» Goal of the exercise
I would like the records restated word for word, without the pictures.

» Available data
###
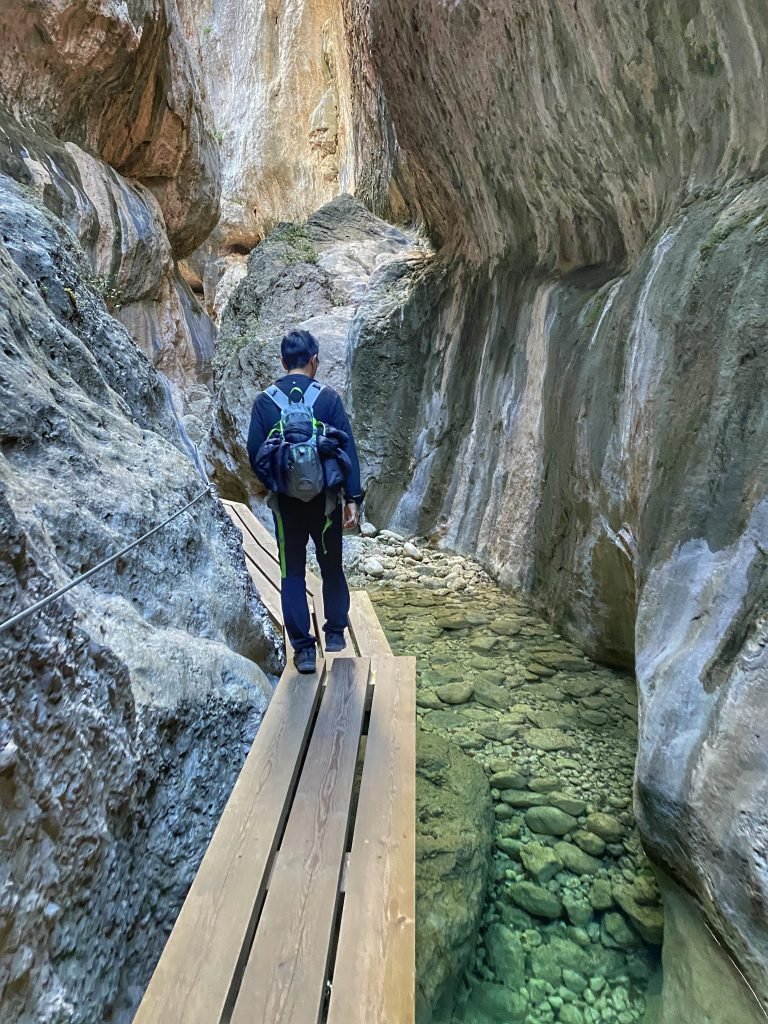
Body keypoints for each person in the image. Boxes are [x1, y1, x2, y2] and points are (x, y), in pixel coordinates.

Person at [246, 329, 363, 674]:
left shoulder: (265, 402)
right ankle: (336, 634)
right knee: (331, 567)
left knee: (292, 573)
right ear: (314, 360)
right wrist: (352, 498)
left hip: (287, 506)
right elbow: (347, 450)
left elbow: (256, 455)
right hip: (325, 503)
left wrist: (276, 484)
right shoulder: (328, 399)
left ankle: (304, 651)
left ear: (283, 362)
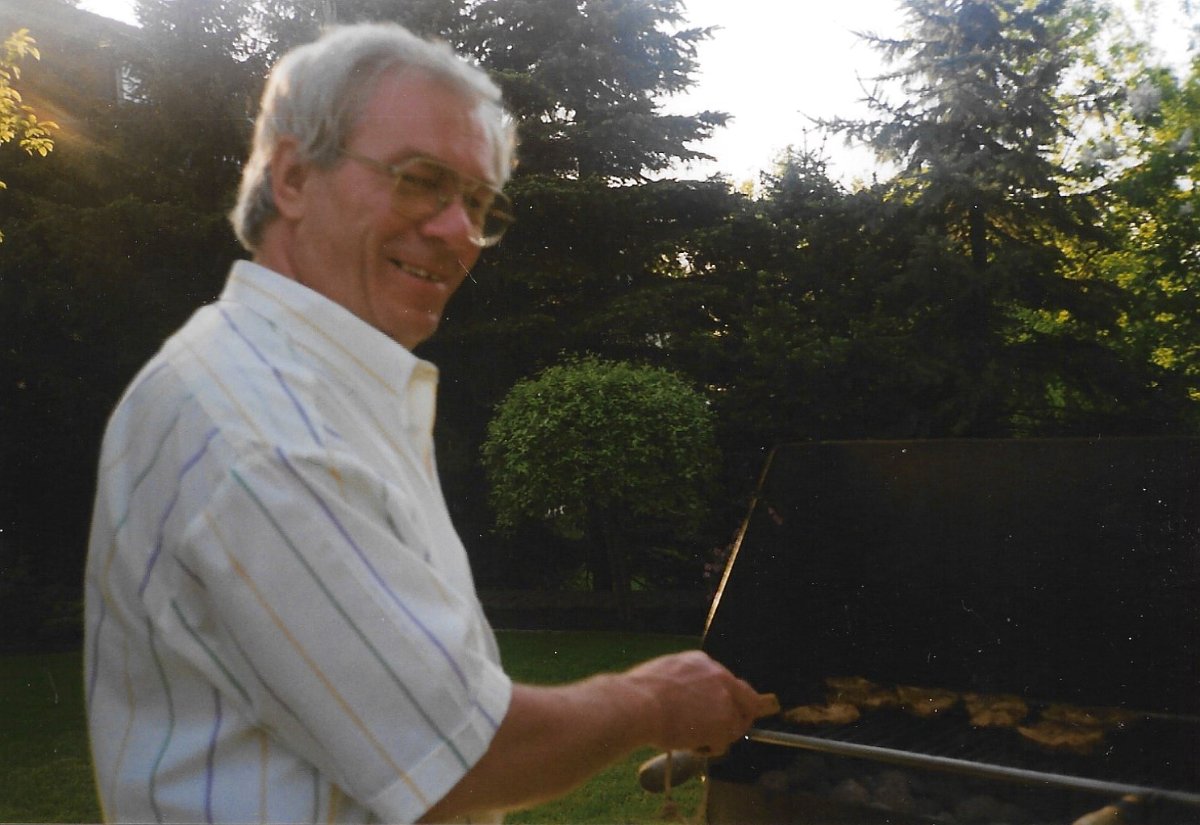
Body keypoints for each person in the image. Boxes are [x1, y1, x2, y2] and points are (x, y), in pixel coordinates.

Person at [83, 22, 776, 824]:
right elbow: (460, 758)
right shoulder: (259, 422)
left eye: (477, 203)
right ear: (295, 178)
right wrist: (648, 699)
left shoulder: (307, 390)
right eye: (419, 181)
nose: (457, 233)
###
» Finished exercise
Body keypoints for each person in the image. Boxes are [x1, y1, x2, y2] and points are (x, y), in pixel coordinates.

Person at [246, 329, 363, 674]:
left shoulder: (265, 402)
right ankle: (336, 634)
right knee: (331, 567)
left knee: (292, 573)
right ear: (314, 360)
right wrist: (352, 498)
left hip: (287, 506)
right elbow: (347, 450)
left elbow: (256, 455)
right hip: (325, 503)
left wrist: (276, 484)
right shoulder: (328, 399)
left ankle: (304, 651)
left ear: (283, 362)
Body keypoints for each person in the image. Boxes are [x1, y1, x2, y2] and points are (x, y), in pixel coordinates.

Person at [83, 22, 776, 824]:
right elbow: (460, 758)
right shoulder: (259, 422)
left eye: (477, 203)
right ear: (295, 178)
right wrist: (648, 699)
left shoulder: (307, 390)
right eye: (419, 181)
nose: (457, 233)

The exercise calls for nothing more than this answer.